Mubarak’s remarks contain a grain of truth. Least of all, the loyalty of Muqtada Al Sadr and his supporters in Iraq or Hezbollah in Lebanon is clearly for Iran. Hassan Nasrallah, the General Secreatary of Hezbollah in Lebanon, has publicly declared his support for the “Iranian coalition”. This leads us to a fundamental question: who are the Shiaa loyal to? From the Egyptian President’s latest remarks, one can conclude this matter by asking: Is the Arab individual loyal to nation or ideology?

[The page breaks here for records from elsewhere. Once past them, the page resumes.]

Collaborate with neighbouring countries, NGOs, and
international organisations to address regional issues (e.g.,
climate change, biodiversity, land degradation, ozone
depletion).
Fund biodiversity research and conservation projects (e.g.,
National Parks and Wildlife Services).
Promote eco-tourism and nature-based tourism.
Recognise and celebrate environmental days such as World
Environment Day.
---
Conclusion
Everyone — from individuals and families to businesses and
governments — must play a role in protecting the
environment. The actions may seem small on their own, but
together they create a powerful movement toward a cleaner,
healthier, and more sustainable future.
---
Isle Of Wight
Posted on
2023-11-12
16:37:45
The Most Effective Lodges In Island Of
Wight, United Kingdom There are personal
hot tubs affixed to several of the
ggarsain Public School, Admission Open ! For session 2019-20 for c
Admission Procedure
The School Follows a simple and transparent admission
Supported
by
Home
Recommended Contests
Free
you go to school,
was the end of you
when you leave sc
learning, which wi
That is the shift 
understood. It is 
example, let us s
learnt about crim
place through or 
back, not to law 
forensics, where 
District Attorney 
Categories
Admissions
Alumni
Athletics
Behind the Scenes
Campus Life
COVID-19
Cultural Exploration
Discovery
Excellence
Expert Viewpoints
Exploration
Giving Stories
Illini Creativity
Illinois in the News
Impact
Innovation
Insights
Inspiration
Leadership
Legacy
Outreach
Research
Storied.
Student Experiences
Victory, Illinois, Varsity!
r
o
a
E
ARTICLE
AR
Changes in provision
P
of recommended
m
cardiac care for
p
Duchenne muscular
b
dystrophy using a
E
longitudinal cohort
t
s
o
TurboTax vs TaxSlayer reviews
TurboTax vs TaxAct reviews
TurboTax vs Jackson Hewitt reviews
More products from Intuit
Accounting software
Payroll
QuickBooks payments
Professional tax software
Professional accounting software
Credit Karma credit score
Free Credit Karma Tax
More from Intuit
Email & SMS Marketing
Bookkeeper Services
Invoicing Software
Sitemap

Moving away from Iraq, the Jordanian government led By Abdul Rauf Al Rawabida decided in late 1999 to ban Ibrahim Ghosheh, spokesman for Hamas and the head of its politburo, as well as to shut the movement’s offices in Amman. The Jordanian government realized it sought to protect its interests and wanted Hamas to stop claiming responsibility for military attacks and suicide bombings in the Palestinian territories. At the time, the Muslim Brotherhood in Jordan vehemently protested against this decision. Observers pondered: to whom is the Islamist group loyal?

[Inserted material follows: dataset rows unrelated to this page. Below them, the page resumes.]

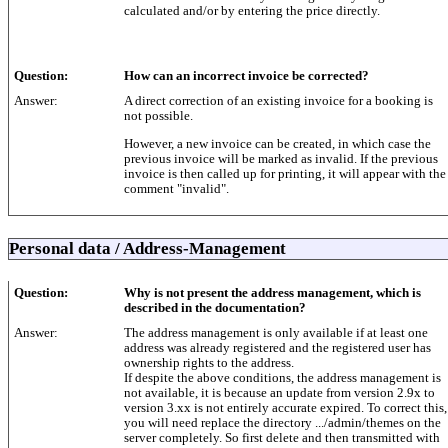
calculated and/or by entering the price directly.
Question:
How can an incorrect invoice be corrected?
Answer:
A direct correction of an existing invoice for a booking is
not possible.
However, a new invoice can be created, in which case the
previous invoice will be marked as invalid. If the previous
invoice is then called up for printing, it will appear with the
comment "invalid".
Personal data / Address-Management
Question:
Why is not present the address management, which is
described in the documentation?
Answer:
The address management is only available if at least one
address was already registered and the registered user has
ownership rights to the address.
If despite the above conditions, the address management is
not available, it is because an update from version 2.9x to
version 3.xx is not entirely accurate expired. To correct this,
you will need replace the directory .../admin/themes on the
server completely. So first delete and then transmitted with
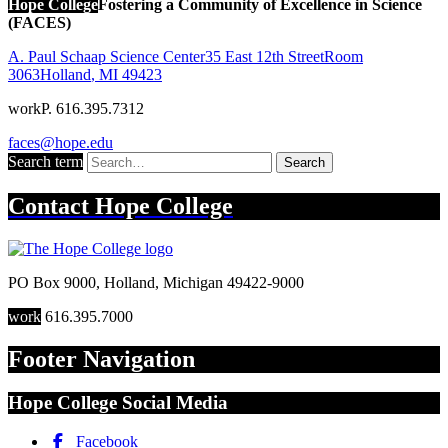
Hope College
Fostering a Community of Excellence in Science
(FACES)
A. Paul Schaap Science Center
35 East 12th Street
Room
3063
Holland
,
MI
49423
work
P. 616.395.7312
faces@hope.edu
Search term
Search
Contact
Hope College
PO Box 9000
,
Holland
,
Michigan
49422-9000
work
616.395.7000
Footer Navigation
Hope College Social Media
Facebook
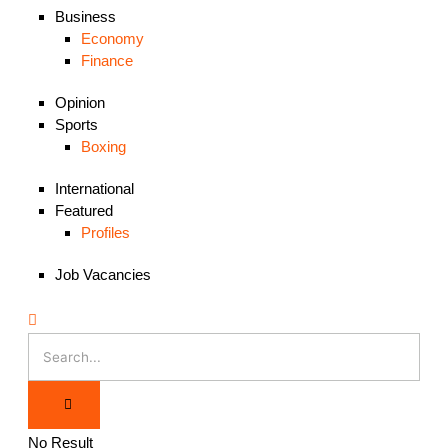
Business
Economy
Finance
Opinion
Sports
Boxing
International
Featured
Profiles
Job Vacancies
No Result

On a visit to Jordan last year, Dr. Bassam Al Ammush, a former official in the Muslim Brotherhood explained to me how he left the group after sensing their national allegiance was being supplanted by group ideology.
“Hamas used to make our youths uncomfortable and the government knew but disregarded this. If the situation worsened [the government,] would red card them and accuse a member of belonging to an illegal organization. Ghosheh used to announce Hamas’ military activities in Jerusalem from Amman. Members of the Muslim Brotherhood disagreed about [the government’s subsequent ban]. The question was: are we subjected to Jordanian law or not?”

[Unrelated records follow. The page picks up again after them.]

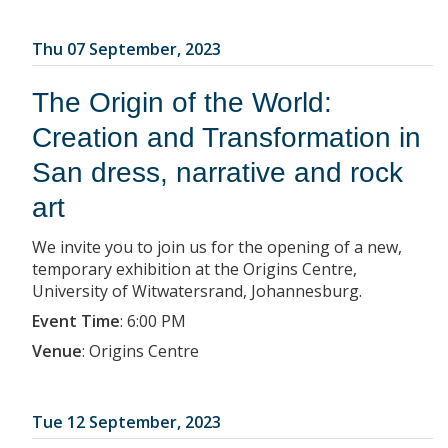
Thu 07 September, 2023
The Origin of the World:
Creation and Transformation in
San dress, narrative and rock
art
We invite you to join us for the opening of a new,
temporary exhibition at the Origins Centre,
University of Witwatersrand, Johannesburg.
Event Time
:
6:00 PM
Venue
:
Origins Centre
Tue 12 September, 2023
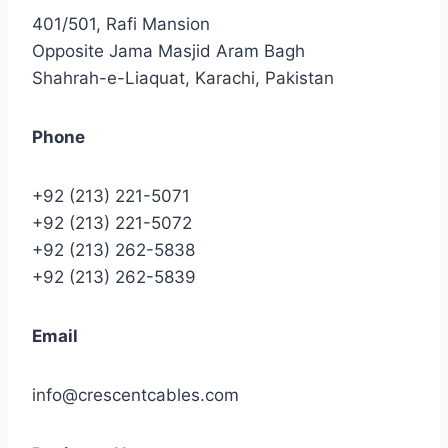
401/501, Rafi Mansion
Opposite Jama Masjid Aram Bagh
Shahrah-e-Liaquat, Karachi, Pakistan
Phone
+92 (213) 221-5071
+92 (213) 221-5072
+92 (213) 262-5838
+92 (213) 262-5839
Email
info@crescentcables.com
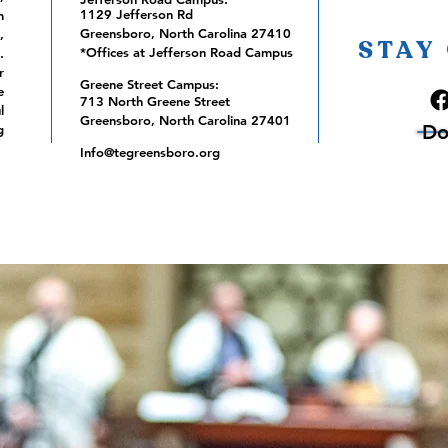
1129 Jefferson Rd
m
Greensboro, North Carolina 27410
,
STAY
*Offices at Jefferson Road Campus
.
r
Greene Street Campus:
e
713 North Greene Street
l
Greensboro, North Carolina 27401
Do
g
Info@tegreensboro.org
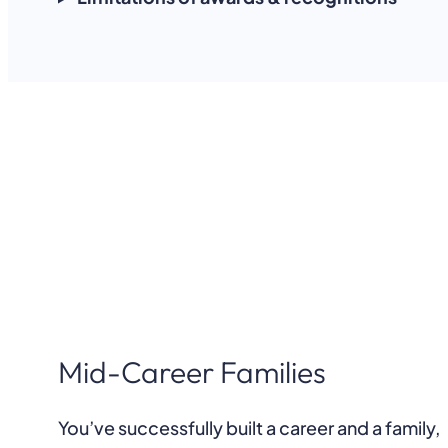
Mid-Career Families
You’ve successfully built a career and a family,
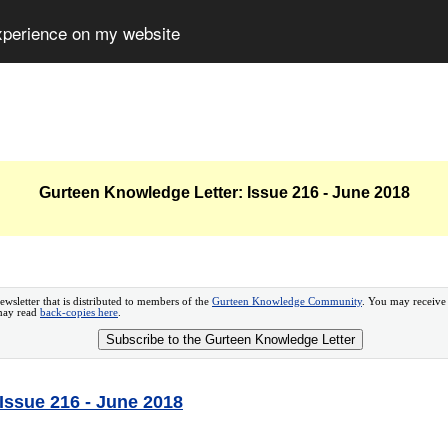
experience on my website
Gurteen Knowledge Letter: Issue 216 - June 2018
ewsletter that is distributed to members of the
Gurteen Knowledge Community
. You may receive
 may read
back-copies here
.
Subscribe to the Gurteen Knowledge Letter
Issue 216 - June 2018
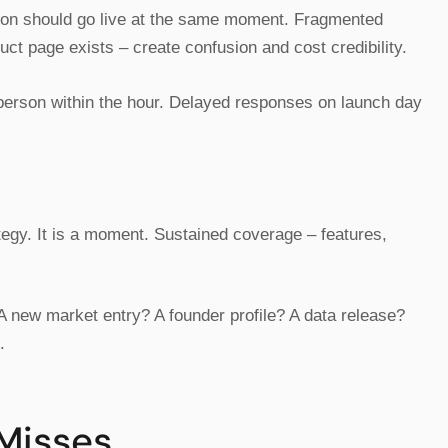
tion should go live at the same moment. Fragmented
uct page exists – create confusion and cost credibility.
person within the hour. Delayed responses on launch day
egy. It is a moment. Sustained coverage – features,
 new market entry? A founder profile? A data release?
.
 Misses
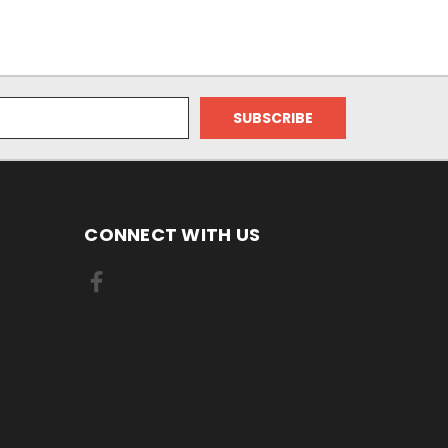
CONNECT WITH US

I have included the above example in order to underline to the reader that I am not targeting one sect or another; we are all in the same boat!
To return to the discussion on sectarian strife in Iraq, as President Mubarak remarked, supported by Saudi Arabia’s Foreign Minister Saud Al Faisal, one is no longer faced with a uniting Iraqi nation but with two distinct worlds, one Shiaa and one Sunni. Some Iraqis belong to the first camp and others to the second, or at least, this is what the extremists want. Invisible trenches and borders now separate the two worlds in Iraq. Every sect has become armed and indiscriminate sectarian killings by Sadr’s Mahdi Army and Al Zarqawi’s followers- the face of Sunni terrorism- are now commonplace.
In response to a question about whether he feared Iraq might be plunged into civil war, a Sunni Iraqi leader replied that any talk of the absence of civil war was a lie. “We are truly in a civil war!” he said. He told me about the mass killings and crimes committed by the Mahdi Army against ordinary people solely because they are Sunni, and how a pregnant woman was forbidden from going to hospital because she was a Sunni. In order to save her life, she lied and told the militants she was Shiaa but married to a Sunni! The leader expressed hope that an Iraqi Christian would be appointed as Minister of Interior. This, he said, was the only way out of the sectarian inferno currently engulfing the country.
Unfortunately, despite the anger towards and reservations some people hold about Mubarak’s remarks because they reinforce sectarianism, reality is even bloodier. Perhaps the Egyptian President’s words might create a positive shock… perhaps we need even more shocks, positive or negative, before we become aware of the extent of the problem.